Anne Donnelly was the first of the many friends I’ve made at the Arboretum and perhaps the dearest. It was she who kidded me that, once I agreed to chair the Communications Committee, it would be a slippery slope to total commitment to Landis. The Arboretum was a cause she wholeheartedly believed in, and no one could fail to be persuaded by her unwavering support and leadership. You could say she changed the direction of my life – and enriched it many times over.
She was a brilliant teacher and a consummate naturalist, as anyone who took her classes at SUNY Cobleskill or participated in her popular “Dragonflies and Damselflies” workshop will attest. She and I used to trade book recommendations, and although she was wary about venturing into the realm of fiction (my turf), she loved the poetry of Mary Oliver. This past year, we read together from an anthology of daily selections from the works of Thoreau.

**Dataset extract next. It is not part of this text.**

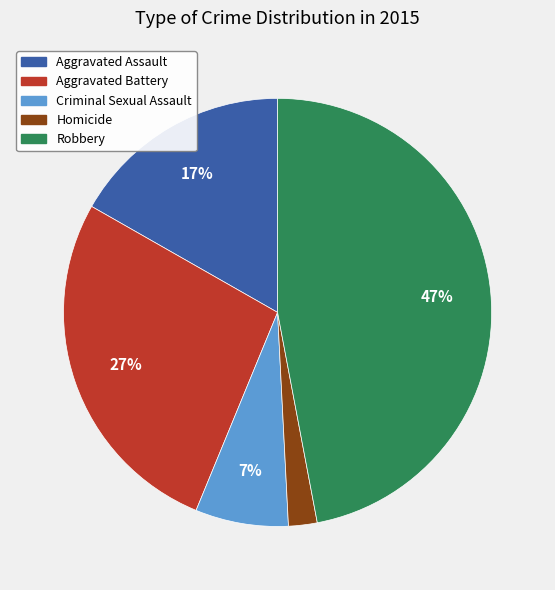

True or false: Homicide accounts for 14% of the total.

False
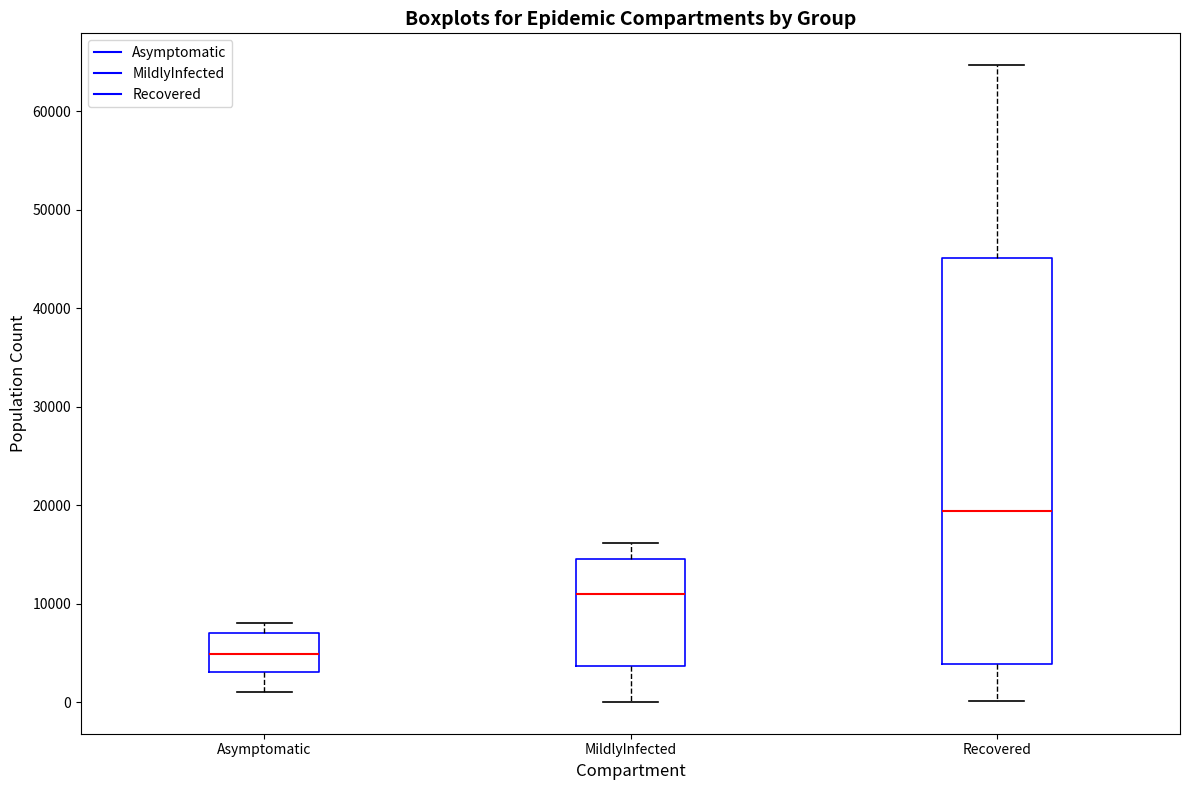

Which box is the tallest, from its lower edge to its upper edge?

Recovered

We had lunch earlier this summer. She brought me a selection of her “innovative” homemade jellies, including rhubarb-elderberry, and an eclectic bouquet of wildflowers and cilantro and walking onion from her garden.
As I grieve her passing, a quotation from the Thoreau anthology comes to mind: “When it is time to die, let us not discover that we never lived.”
Anne Donnelly — a loving, generous, and gracious human being — truly lived several times over in her lifetime. The value of her life is measured by the countless lives she touched and pointed – and prodded — in the direction of the endless joy that nature – and human nature – provide.
A Celebration of Life for Anne Donnelly will be held at the Arboretum’s Meeting House on Sunday, October 22, 12 — 4 PM.